[[ Study material open ]]

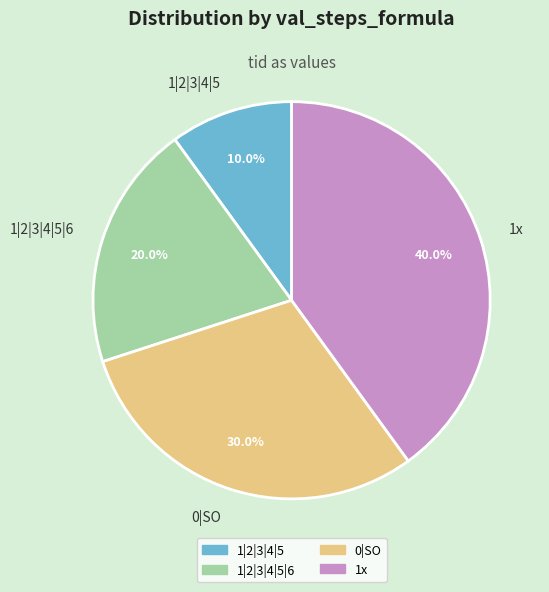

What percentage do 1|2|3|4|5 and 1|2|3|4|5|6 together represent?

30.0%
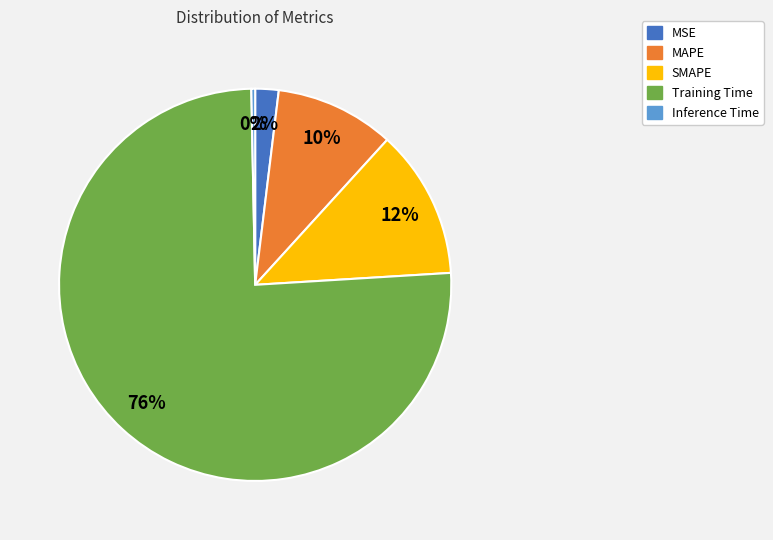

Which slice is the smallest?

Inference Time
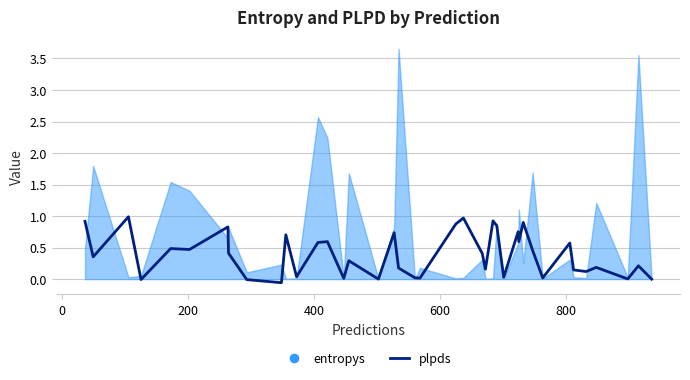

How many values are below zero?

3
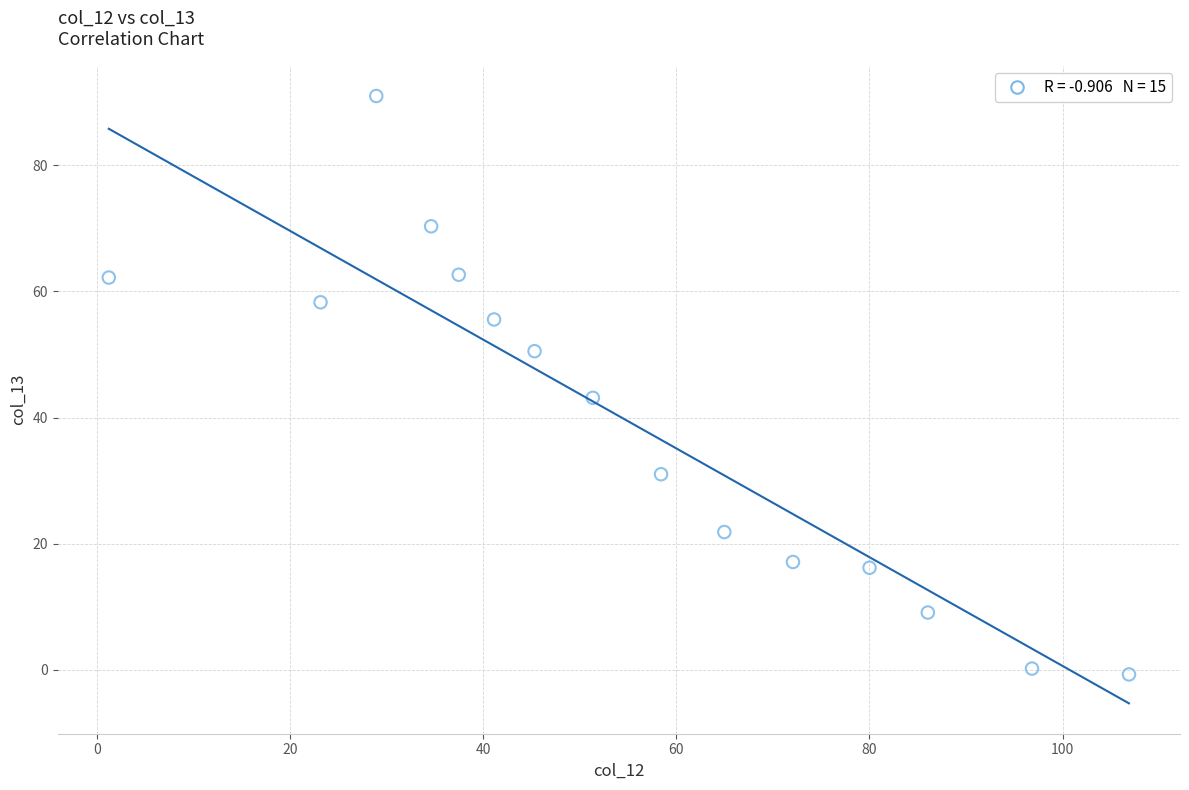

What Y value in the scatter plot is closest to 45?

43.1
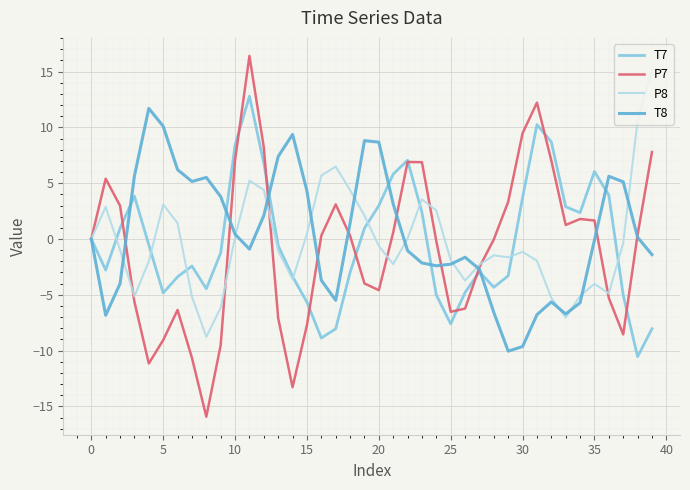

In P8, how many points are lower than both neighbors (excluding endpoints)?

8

[[ Study material closed ]]

Revise all of the data above, replacing "slice" with "wedge" and leaving everything else unchanged. Omit the pictures from your answer.

What percentage do 1|2|3|4|5 and 1|2|3|4|5|6 together represent?

30.0%

Which wedge is the smallest?

Inference Time

How many values are below zero?

3

What Y value in the scatter plot is closest to 45?

43.1

In P8, how many points are lower than both neighbors (excluding endpoints)?

8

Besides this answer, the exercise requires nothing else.